[DOCUMENT EXCERPT start]

PDA

View Full Version : How to convert/decode html entities




pashik
Nov 25, 2008, 03:36 AM
Hello.

i parse xml using NSXMLParser.
But i get xml encoded strings looks like


<![CDATA[We & #8217;ve been ....]]>

(i inserted space between & #8217; otherwise it is converted to correct symbol here)

and text extracted from this looks like We’ve been .... instead of We&'ve been ....

How i can avoid/remove/convert all such html encoded entities?

thanx for tip.

Here is code i use

NSData *dat = [NSData dataWithContentsOfURL:[NSURL URLWithString:@"someurl"]];

NSString* data = [[[NSString alloc] initWithData:dat encoding:NSUTF8StringEncoding] autorelease];

XMLParser* parser = [[XMLParser alloc] init];
[parser parseXMLData: data];
NSData* ndata = [data dataUsingEncoding: NSUTF8StringEncoding];
NSXMLParser *parser = [[NSXMLParser alloc] initWithData:ndata];



robbieduncan
Nov 25, 2008, 04:31 AM
NSString has methods to both encode and decode HTML entities. Look at the NSString documentation.

pashik
Nov 25, 2008, 05:46 AM
NSString has methods to both encode and decode HTML entities. Look at the NSString documentation.

There are only encoding parameter NSStringEncoding to work with string.
can u tell what is method/fucntion for decoding html entitites?

robbieduncan
Nov 25, 2008, 05:49 AM
Did you even look at the NSString documentation as I suggested. The ability to read and understand the documentation is a key programming skill, and one that you appear to be lacking.

[DOCUMENT EXCERPT end]
[STORED DATA start]

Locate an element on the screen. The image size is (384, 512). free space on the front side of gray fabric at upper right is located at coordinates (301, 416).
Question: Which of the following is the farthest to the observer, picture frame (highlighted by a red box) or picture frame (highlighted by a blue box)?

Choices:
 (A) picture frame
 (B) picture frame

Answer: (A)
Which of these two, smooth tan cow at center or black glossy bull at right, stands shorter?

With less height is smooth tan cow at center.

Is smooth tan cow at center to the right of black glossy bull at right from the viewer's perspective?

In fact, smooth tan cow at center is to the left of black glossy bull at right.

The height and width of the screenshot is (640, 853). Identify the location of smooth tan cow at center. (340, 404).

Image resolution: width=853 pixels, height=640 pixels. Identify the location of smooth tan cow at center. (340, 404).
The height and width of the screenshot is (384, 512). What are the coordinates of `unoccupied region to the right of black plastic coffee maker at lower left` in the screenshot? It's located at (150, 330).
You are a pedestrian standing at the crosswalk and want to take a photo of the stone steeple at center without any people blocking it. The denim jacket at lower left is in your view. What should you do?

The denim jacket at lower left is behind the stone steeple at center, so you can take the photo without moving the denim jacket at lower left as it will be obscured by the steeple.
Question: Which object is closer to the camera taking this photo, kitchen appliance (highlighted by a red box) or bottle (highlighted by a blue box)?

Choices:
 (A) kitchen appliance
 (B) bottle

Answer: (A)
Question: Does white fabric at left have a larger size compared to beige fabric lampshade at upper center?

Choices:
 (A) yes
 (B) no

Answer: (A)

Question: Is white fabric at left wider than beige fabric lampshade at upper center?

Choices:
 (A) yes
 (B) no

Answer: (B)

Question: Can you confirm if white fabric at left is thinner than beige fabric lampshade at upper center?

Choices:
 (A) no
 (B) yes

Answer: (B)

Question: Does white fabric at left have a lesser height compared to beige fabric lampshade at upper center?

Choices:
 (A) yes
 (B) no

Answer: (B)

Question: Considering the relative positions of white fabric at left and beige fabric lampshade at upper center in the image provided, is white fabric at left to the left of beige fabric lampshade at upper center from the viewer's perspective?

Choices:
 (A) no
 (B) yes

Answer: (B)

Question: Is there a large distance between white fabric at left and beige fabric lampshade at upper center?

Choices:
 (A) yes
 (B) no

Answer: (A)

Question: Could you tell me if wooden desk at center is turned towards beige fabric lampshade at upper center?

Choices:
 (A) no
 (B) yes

[STORED DATA end]

→ **STATED GOAL**
Copy out the full forum thread on decoding HTML entities, word for word. The rows were taken from a different source than the forum thread.

→ **THE ANSWER**
PDA

View Full Version : How to convert/decode html entities




pashik
Nov 25, 2008, 03:36 AM
Hello.

i parse xml using NSXMLParser.
But i get xml encoded strings looks like


<![CDATA[We & #8217;ve been ....]]>

(i inserted space between & #8217; otherwise it is converted to correct symbol here)

and text extracted from this looks like We’ve been .... instead of We&'ve been ....

How i can avoid/remove/convert all such html encoded entities?

thanx for tip.

Here is code i use

NSData *dat = [NSData dataWithContentsOfURL:[NSURL URLWithString:@"someurl"]];

NSString* data = [[[NSString alloc] initWithData:dat encoding:NSUTF8StringEncoding] autorelease];

XMLParser* parser = [[XMLParser alloc] init];
[parser parseXMLData: data];
NSData* ndata = [data dataUsingEncoding: NSUTF8StringEncoding];
NSXMLParser *parser = [[NSXMLParser alloc] initWithData:ndata];



robbieduncan
Nov 25, 2008, 04:31 AM
NSString has methods to both encode and decode HTML entities. Look at the NSString documentation.

pashik
Nov 25, 2008, 05:46 AM
NSString has methods to both encode and decode HTML entities. Look at the NSString documentation.

There are only encoding parameter NSStringEncoding to work with string.
can u tell what is method/fucntion for decoding html entitites?

robbieduncan
Nov 25, 2008, 05:49 AM
Did you even look at the NSString documentation as I suggested. The ability to read and understand the documentation is a key programming skill, and one that you appear to be lacking.